Ensuite, il faut conserver, dans tous les cas, non pas l’obligation de l’enfermement, mais sa possibilité, dans l’intérêt même des mesures alternatives qui devront autant que faire se peut être décidées pour le condamné, comme le prévoit la loi du 24 novembre 2009. En effet, ces mesures alternatives comportent elles-mêmes un certain nombre de contraintes pour le condamné, qu’il acceptera d’autant plus facilement que le risque de la prison subsiste. D'ailleurs, dans un certain nombre de cas, l’incarcération effective restera, du point de vue du juge, nécessaire.
Il me paraît donc imprudent d’adopter un texte qui prévoit des mesures aussi mécaniques.
Je ne peux qu’abonder dans le sens de mon collègue Philippe Bas : je suis totalement favorable à cet amendement, car l’aménagement systématique des peines d’emprisonnement ferme inférieures ou égales à trois mois est une véritable hérésie.
Certes, on l’a entendu tout l’après-midi, la majorité sénatoriale, considérant que la réalisation d’un parc pénitentiaire de 80 000 places traduit une priorité donnée à l’incarcération par rapport aux aménagements de peine, veut inverser la priorité au profit de ces derniers. Pourtant, mes chers collègues, ce n’est pas ce que vous faites : vous ne donnez pas la priorité aux aménagements de peine sur l’incarcération, vous instaurez une véritable automaticité. Faut-il vous le rappeler, automaticité et priorité ne sont pas synonymes.
Il est bon, nous en sommes tous convaincus, qu’une peine alternative à la détention, comme la semi-liberté ou le bracelet électronique, puisse être appliquée, mais nous, parlementaires, ne pouvons pas décider en amont qu’un délinquant, peu importe sa personnalité, doive obtenir un aménagement de peine dans tous les cas. Comment pouvons-nous dire que tous les délinquants méritent le même aménagement de peine et ne doivent pas aller en détention ? Chaque personnalité est particulière, vous le savez bien. Si un juge décide d’envoyer un délinquant en détention, il le fait en son âme et conscience : son rôle est de juger au cas par cas. Pour autant que je sache, dans cet hémicycle, nous ne sommes pas juges, alors n’empiétons pas sur leur pouvoir de décision et d’appréciation !

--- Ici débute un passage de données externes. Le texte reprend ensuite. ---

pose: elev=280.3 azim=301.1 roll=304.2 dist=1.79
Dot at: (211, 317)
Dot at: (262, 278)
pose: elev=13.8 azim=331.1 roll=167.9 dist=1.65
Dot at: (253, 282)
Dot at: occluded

Il se peut que de courtes périodes d’incarcération n’aient aucun effet positif en matière de réinsertion, mais c’est au juge, et à lui seul, de l’apprécier, en fonction de son ressenti, des avis des experts et de l’enquête de personnalité dont il dispose. Poser le principe d’un aménagement systématique des peines d’emprisonnement de moins de trois mois, comme l’a dit M. le garde des sceaux, n’aboutira qu’à obliger la juridiction, face à un délinquant qu’elle souhaiterait envoyer en détention au regard de sa personnalité, à le condamner à une peine d’emprisonnement supérieure à trois mois.
Chers amis qui siégez sur les travées de la gauche, je suis sûr que ce n’est pas ce que vous souhaitez. Ne nous aventurons pas sur ce terrain !

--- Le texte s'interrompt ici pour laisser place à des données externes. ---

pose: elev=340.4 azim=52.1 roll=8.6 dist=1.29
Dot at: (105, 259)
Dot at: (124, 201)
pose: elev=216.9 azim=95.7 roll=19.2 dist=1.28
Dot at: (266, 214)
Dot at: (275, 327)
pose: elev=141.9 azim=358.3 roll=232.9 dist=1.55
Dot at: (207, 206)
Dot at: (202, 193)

Je le répète, je suis totalement favorable aux aménagements de peine, mais pas à leur systématisation, comme une très grande majorité de Français, j’en suis convaincu !
M. Philippe Bas applaudit.
Je ne suis pas un partisan farouche des peines planchers, parce que j’estime qu’elles portent atteinte, en partie, au principe de la personnalisation des peines, à la capacité du juge d’adapter chacune de ses décisions en fonction du tempérament ou de la personnalité du délinquant.
Pour la même raison, je ne peux pas être favorable à des mesures systématiques d’aménagement de peine, sous prétexte que la peine prononcée serait inférieure à trois mois d’emprisonnement. Je suis d’accord avec Mme le rapporteur pour reconnaître que, la plupart du temps, les peines d’emprisonnement très courtes n’ont guère d’effets positifs, mais il existe certaines catégories ou modalités de délinquance pour lesquelles, selon la plupart des spécialistes, le choc carcéral peut s’avérer salutaire et être la meilleure manière d’éviter la récidive.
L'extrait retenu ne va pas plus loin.